N.C. House Speaker Thom Tillis has been traveling the state holding town halls to talk about the $19.7 billion state budget the new GOP-led legislature passed this year (which is the likely culprit behind the 10.1 percent unemployment rate N.C. got upgraded to today ).

We were at a town hall he held Thursday in Kinston, and here’s some snippets of what Tillis, a Cornelius Republican serving his third term, had to say.

(His unedited comments can he heard here.)


On the agreement Republicans had with the five House Democrats who overrode Gov. Bev Perdue’s budget veto:

“’Give me something to get done, and we will get it done, you’ll have our word. And if we do that, do we have your word that you’ll stick with us all the way through a veto override.’ [Tillis’ agreement with the five Democrats.]

So they went down the street and the governor, more or less she went back on what she originally informed them, but they came down the street and they lived up to their words.

So, Jim Crawford, William Brisson, Dewey Hill, Tim Spear, Bill Owens — these are folks that are personal friends of the governor. These are people who are dedicated Democrats. They support Democrat causes more than Republican causes, that’s why I guess they’re registered Democrats. But at the end of the day, what I admire the most about them is that they’re politicians that are men of their word. And they lived up to it.”


On the partisan bickering in Raleigh this session (exaggerated in Tillis’ view):

“The best evidence of that is that over 400 bills went out of the House. The governor only vetoed 15 and of those, half of those vetoes have been overridden. The only way that vetoes can be overridden is with the support of the Democrats.  So, with only about six or seven bills being vetoed of the bunch, if it’s really partisan, if it’s really right wing, if it’s really all these things the press likes to bring up — is the governor in cahoots with us? Otherwise you’d think she would have vetoed 400 bills. And you think we’d be in gridlock.”

Note: Perdue issued many more vetoes than any other North Carolina governor in recent history. Only 10 vetoes were issued by N.C. governors from 1997 to 2001, according to the N.C. Legislative Library. Perdue issued 15 in 2011.


On the Voter ID bill:

“The governor vetoed it, we brought it up for a veto override and we lost.

They thought it was over at that point. Doesn’t happen that way in our House. We actually did a motion to reconsider and we put it on unfinished business.

We will either come up with a compromise bill or I will have every member who is against voter ID vote for that vote against bill four or five times before the election. Then they’ll have to answer to the three-quarters of citizens who some form of voter ID. Nest year in the general election, we’re going to make them accountable for it.

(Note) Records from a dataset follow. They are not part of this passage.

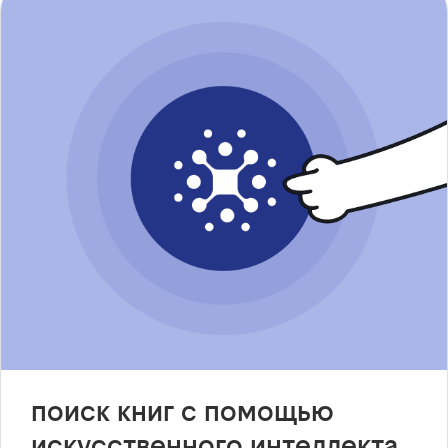
поиск книг с помощью
искусственного интеллекта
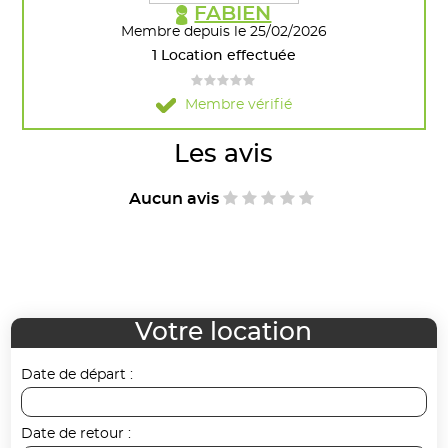
FABIEN
Membre depuis le 25/02/2026
1 Location effectuée
Membre vérifié
Les avis
Aucun avis
Votre location
Date de départ :
Date de retour :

I would expect at least three or four more votes on the baseline (legislation). But we’re opening up to a compromise….We’ll take it down the political path they chose to force us down.”


When asked if North Carolina laws allows for the recall of a governor:

“No, but there are those of us that wish they did.”


On illegal immigration:

“We obviously have a number of illegal aliens, undocumented immigrants, whatever you prefer to call them to feel good, in this country. A lot of them are good people…..

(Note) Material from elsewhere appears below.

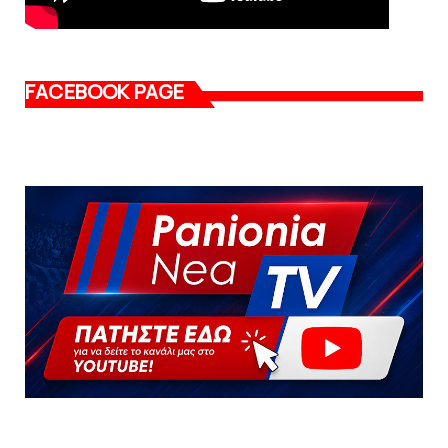
FACEBOOK PAGE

If you’re really mad about illegal immigration, I’m the wrong guy to get out lathered up. It’s a lot more complicated than that.

Have you seen the news reports lately out of Mexico? Like decapitated people being hung off of overpasses and thousands of people dead. You know what, if I was a father of a family and I thought I could get out of that place , I would probably try to get out of the place.

There are good people here, but they got here the wrong way. Part of what we need to do is to have a certain amount of respect for people who are in a bad place.”


An earlier version of this post misstated Tillis’ home city. He is from Cornelius, in Mecklenburg County.